Weekend Australian auction results showed the combined capitals recording the busiest week of the year to date and the sixth busiest auction week since CoreLogic records commenced in 2008.  Auction activity was up 24.1% compared to the week prior. The preliminary clearance rate fell back below 70%, with 68.7% of the 3,073 results collected so far returning a successful result.
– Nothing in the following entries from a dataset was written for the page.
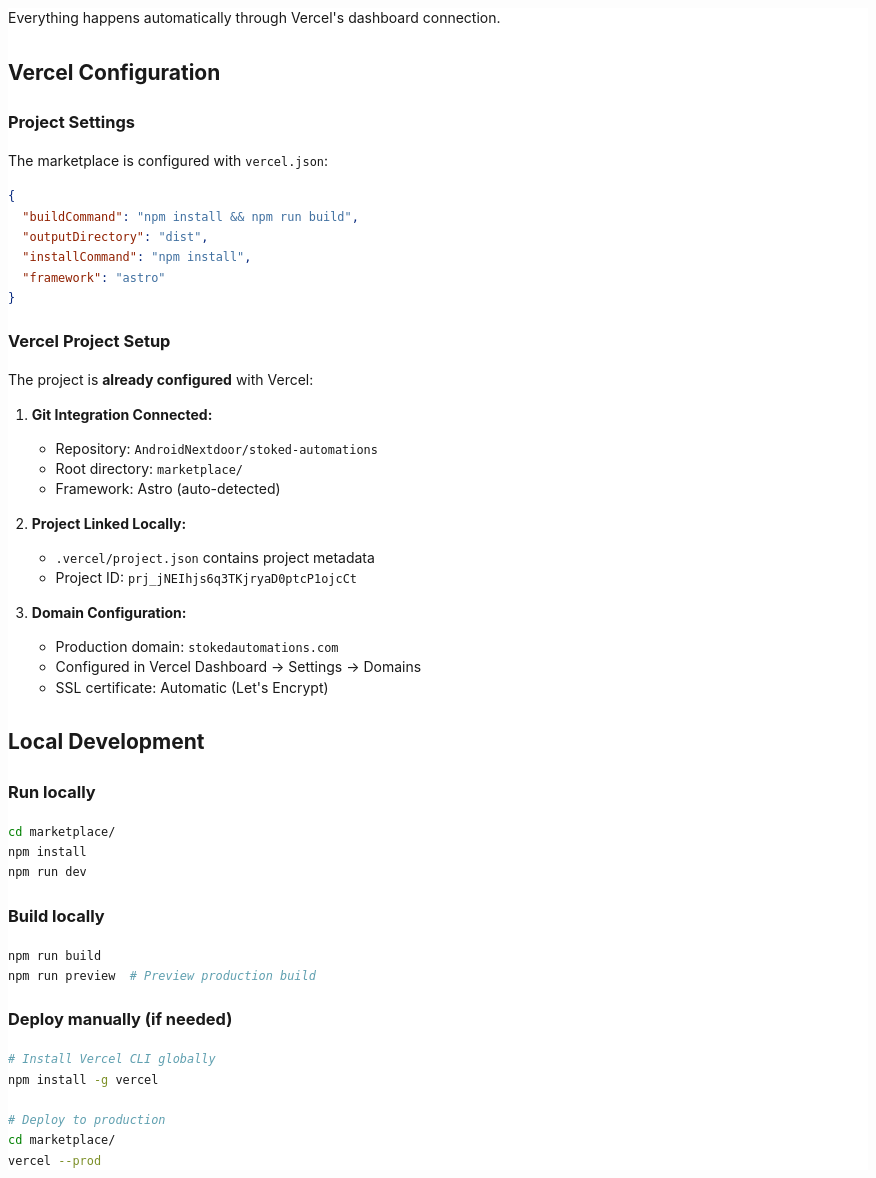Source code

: Everything happens automatically through Vercel's dashboard connection.

## Vercel Configuration

### Project Settings

The marketplace is configured with `vercel.json`:

```json
{
  "buildCommand": "npm install && npm run build",
  "outputDirectory": "dist",
  "installCommand": "npm install",
  "framework": "astro"
}
```

### Vercel Project Setup

The project is **already configured** with Vercel:

1. **Git Integration Connected:**
   - Repository: `AndroidNextdoor/stoked-automations`
   - Root directory: `marketplace/`
   - Framework: Astro (auto-detected)

2. **Project Linked Locally:**
   - `.vercel/project.json` contains project metadata
   - Project ID: `prj_jNEIhjs6q3TKjryaD0ptcP1ojcCt`

3. **Domain Configuration:**
   - Production domain: `stokedautomations.com`
   - Configured in Vercel Dashboard → Settings → Domains
   - SSL certificate: Automatic (Let's Encrypt)

## Local Development

### Run locally
```bash
cd marketplace/
npm install
npm run dev
```

### Build locally
```bash
npm run build
npm run preview  # Preview production build
```

### Deploy manually (if needed)
```bash
# Install Vercel CLI globally
npm install -g vercel

# Deploy to production
cd marketplace/
vercel --prod
```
Melbourne recorded a preliminary clearance rate of 68.6% against last week’s preliminary 69.1% and 67.0% final, while Sydney’s preliminary clearance rate of 65.1% compared to last week’s preliminary 68.2% and 63.8% final.

Finally, in commodities thermal coal (+12.7% on the week) was the standout mover in a week that saw ethe EU agree to ban the import of Russian coal. In contrast, iron ore was the worse performing commodity, down 3.9%. Oil was up over 2% Friday but -1% (WTI) and -1.5% (Brent) on the week.
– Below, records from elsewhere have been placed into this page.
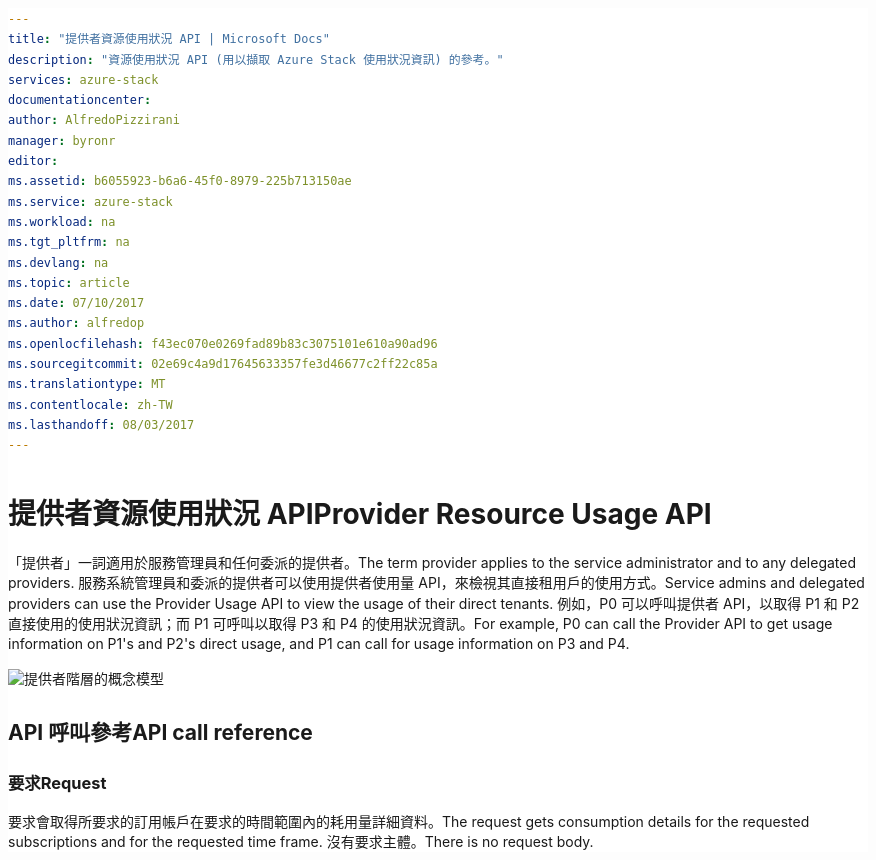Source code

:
 ```yaml
---
title: "提供者資源使用狀況 API | Microsoft Docs"
description: "資源使用狀況 API (用以擷取 Azure Stack 使用狀況資訊) 的參考。"
services: azure-stack
documentationcenter: 
author: AlfredoPizzirani
manager: byronr
editor: 
ms.assetid: b6055923-b6a6-45f0-8979-225b713150ae
ms.service: azure-stack
ms.workload: na
ms.tgt_pltfrm: na
ms.devlang: na
ms.topic: article
ms.date: 07/10/2017
ms.author: alfredop
ms.openlocfilehash: f43ec070e0269fad89b83c3075101e610a90ad96
ms.sourcegitcommit: 02e69c4a9d17645633357fe3d46677c2ff22c85a
ms.translationtype: MT
ms.contentlocale: zh-TW
ms.lasthandoff: 08/03/2017
---
```

# <a name="provider-resource-usage-api"></a><span data-ttu-id="e5e26-103">提供者資源使用狀況 API</span><span class="sxs-lookup"><span data-stu-id="e5e26-103">Provider Resource Usage API</span></span>
<span data-ttu-id="e5e26-104">「提供者」一詞適用於服務管理員和任何委派的提供者。</span><span class="sxs-lookup"><span data-stu-id="e5e26-104">The term provider applies to the service administrator and to any delegated providers.</span></span> <span data-ttu-id="e5e26-105">服務系統管理員和委派的提供者可以使用提供者使用量 API，來檢視其直接租用戶的使用方式。</span><span class="sxs-lookup"><span data-stu-id="e5e26-105">Service admins and delegated providers can use the Provider Usage API to view the usage of their direct tenants.</span></span> <span data-ttu-id="e5e26-106">例如，P0 可以呼叫提供者 API，以取得 P1 和 P2 直接使用的使用狀況資訊；而 P1 可呼叫以取得 P3 和 P4 的使用狀況資訊。</span><span class="sxs-lookup"><span data-stu-id="e5e26-106">For example, P0 can call the Provider API to get usage information on P1's and P2's direct usage, and P1 can call for usage information on P3 and P4.</span></span>

![提供者階層的概念模型](media/azure-stack-provider-resource-api/image1.png)

## <a name="api-call-reference"></a><span data-ttu-id="e5e26-108">API 呼叫參考</span><span class="sxs-lookup"><span data-stu-id="e5e26-108">API call reference</span></span>
### <a name="request"></a><span data-ttu-id="e5e26-109">要求</span><span class="sxs-lookup"><span data-stu-id="e5e26-109">Request</span></span>
<span data-ttu-id="e5e26-110">要求會取得所要求的訂用帳戶在要求的時間範圍內的耗用量詳細資料。</span><span class="sxs-lookup"><span data-stu-id="e5e26-110">The request gets consumption details for the requested subscriptions and for the requested time frame.</span></span> <span data-ttu-id="e5e26-111">沒有要求主體。</span><span class="sxs-lookup"><span data-stu-id="e5e26-111">There is no request body.</span></span>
Commodities Friday & Weekly

Coming Up

  • AU: Australian Employment data for March is the highlight what is an Easter-shortened week (Friday and the following Monday are public holidays). We expect the unemployment rate to fall one-tenth to 3.9% on the back of a 50k employment gain. Also on the local agenda for the week is the Westpac-Melbourne Institute Consumer Confidence survey on Wednesday, with focus on whether it rebounds following the sharp 4.2% fall in the March. The NAB Business Survey for March is also released on Tuesday.
  • NZ: Wednesday’s Monetary Policy Review is a close call between +25bps and +50bps on the OCR. BNZ opts for +25bps, to 1.25%, but also expect RBNZ rhetoric hawkish enough to be consistent with the 1.75% level on the OCR they forecast for the May MPS.
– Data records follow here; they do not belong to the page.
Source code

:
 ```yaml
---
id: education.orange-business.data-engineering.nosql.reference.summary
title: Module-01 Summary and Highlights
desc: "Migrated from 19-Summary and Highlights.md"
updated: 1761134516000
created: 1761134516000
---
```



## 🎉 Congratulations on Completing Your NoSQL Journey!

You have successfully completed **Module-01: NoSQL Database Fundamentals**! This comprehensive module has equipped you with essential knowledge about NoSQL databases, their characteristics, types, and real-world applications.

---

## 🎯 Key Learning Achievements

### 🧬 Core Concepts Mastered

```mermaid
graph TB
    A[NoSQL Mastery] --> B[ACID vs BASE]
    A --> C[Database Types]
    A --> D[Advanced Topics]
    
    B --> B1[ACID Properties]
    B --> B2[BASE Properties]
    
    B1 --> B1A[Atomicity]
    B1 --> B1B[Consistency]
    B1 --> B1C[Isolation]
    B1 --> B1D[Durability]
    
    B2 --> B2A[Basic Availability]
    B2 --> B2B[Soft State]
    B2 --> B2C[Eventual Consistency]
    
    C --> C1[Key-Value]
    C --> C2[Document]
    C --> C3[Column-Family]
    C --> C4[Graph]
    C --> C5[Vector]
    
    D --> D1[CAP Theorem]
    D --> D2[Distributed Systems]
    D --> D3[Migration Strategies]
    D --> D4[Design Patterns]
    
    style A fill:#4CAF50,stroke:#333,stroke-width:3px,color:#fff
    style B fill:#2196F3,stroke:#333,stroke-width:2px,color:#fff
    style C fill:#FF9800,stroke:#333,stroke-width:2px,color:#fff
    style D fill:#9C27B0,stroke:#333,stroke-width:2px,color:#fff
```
  • CH: China inflation figures are published on Monday. Consensus is CPI to move higher to 1.4% y/y from 0.9% as the drag from food price declines eases, while on the producer side, PPI is seen slowing to 8.1% y/y from 8.8% on base effects. A PBoC decision on the 1-year MLF rate is due some time from Wednesday, a 5-10bp cut from its current 2.85% likely. Focus will also remain on Covid given the lockdown in Shanghai.
  • US : The centrepiece of the calendar is undoubtedly Tuesday’s CPI. The market consensus sees no slowdown in the pace of price rises with core inflation expected to be 0.5% m/m, the same as last month, and taking the annual rate to 6.6% y/y. Also in the week are Retail Sales, UoM Consumer Sentiment Survey and the April Empire State Survey – first of the manufacturing regional survey. Five Fed speakers are scheduled with Brainard in Q&A on Tuesday the one to watch. The US corporate earnings season is upon us again, starting Wednesday with JP Morgan, followed on Thursday by Wells, Citi, Goldman’s and Morgan Stanley. North of the border the Bank of Canada meets on Thursday, with a 50bp hike fully priced.
  • UK: A busy week of data out of the UK. February reads of Industrial Production and monthly GDP are due Monday, followed by labour market data out Tuesday, and inflation figures for March on Wednesday
  • EZ:  The focus will be Thursday’s ECB meeting, which sees no new economic forecasts. The central question given continued higher than forecast inflation is will the ECB use this meeting to explicitly signal an end to (APP) QE at the end of June? We think not as it can use the intervening period to assess further. However, we do anticipate a subtle shift in guidance that opens the possibility given a number of officials wanted a quicker end to QE as judged by the March meeting minutes.